### [Exercise inputs]
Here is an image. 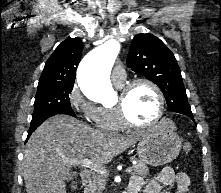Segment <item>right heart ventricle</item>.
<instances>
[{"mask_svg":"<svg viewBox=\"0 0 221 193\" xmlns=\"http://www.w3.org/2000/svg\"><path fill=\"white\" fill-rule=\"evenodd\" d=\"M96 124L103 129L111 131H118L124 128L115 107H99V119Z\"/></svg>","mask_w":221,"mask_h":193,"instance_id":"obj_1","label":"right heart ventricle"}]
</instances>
...
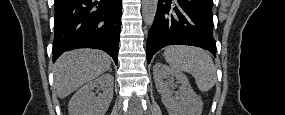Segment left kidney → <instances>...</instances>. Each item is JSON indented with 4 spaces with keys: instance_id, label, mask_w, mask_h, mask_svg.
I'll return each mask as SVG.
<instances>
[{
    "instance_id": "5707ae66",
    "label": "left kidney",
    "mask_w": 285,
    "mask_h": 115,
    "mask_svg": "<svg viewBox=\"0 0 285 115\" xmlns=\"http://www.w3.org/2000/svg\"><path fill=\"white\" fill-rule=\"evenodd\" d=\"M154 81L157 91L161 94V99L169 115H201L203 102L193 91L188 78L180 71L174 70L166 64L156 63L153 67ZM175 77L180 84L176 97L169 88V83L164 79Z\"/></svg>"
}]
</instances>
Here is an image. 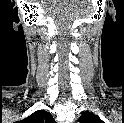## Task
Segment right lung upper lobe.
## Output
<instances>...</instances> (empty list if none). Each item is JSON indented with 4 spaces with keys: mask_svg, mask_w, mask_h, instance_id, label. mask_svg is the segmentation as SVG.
--
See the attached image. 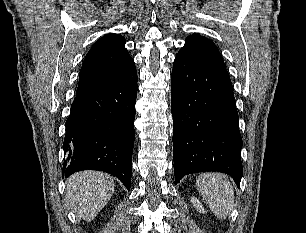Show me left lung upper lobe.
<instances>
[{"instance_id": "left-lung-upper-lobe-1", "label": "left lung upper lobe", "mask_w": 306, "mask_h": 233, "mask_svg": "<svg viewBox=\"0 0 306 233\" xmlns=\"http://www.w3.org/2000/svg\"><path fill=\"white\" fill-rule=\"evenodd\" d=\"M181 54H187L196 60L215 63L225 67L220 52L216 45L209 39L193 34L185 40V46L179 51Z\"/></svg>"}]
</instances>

### [Directions]
Pull out each line of the material above that contains the string "path", treating uppercase and lowercase as different.

### [Response]
[{"mask_svg":"<svg viewBox=\"0 0 221 193\" xmlns=\"http://www.w3.org/2000/svg\"><path fill=\"white\" fill-rule=\"evenodd\" d=\"M96 124L103 129L111 131H118L124 128L115 107H99V119Z\"/></svg>","mask_w":221,"mask_h":193,"instance_id":"obj_1","label":"right heart ventricle"}]
    "mask_svg": "<svg viewBox=\"0 0 285 115\" xmlns=\"http://www.w3.org/2000/svg\"><path fill=\"white\" fill-rule=\"evenodd\" d=\"M154 81L157 91L161 94V99L169 115H201L203 102L193 91L188 78L180 71L174 70L166 64L156 63L153 67ZM175 77L180 84L176 97L169 88V83L164 79Z\"/></svg>"
[{"instance_id": "left-lung-upper-lobe-1", "label": "left lung upper lobe", "mask_w": 306, "mask_h": 233, "mask_svg": "<svg viewBox=\"0 0 306 233\" xmlns=\"http://www.w3.org/2000/svg\"><path fill=\"white\" fill-rule=\"evenodd\" d=\"M181 54H187L196 60L215 63L225 67L220 52L216 45L209 39L193 34L185 40V46L179 51Z\"/></svg>"}]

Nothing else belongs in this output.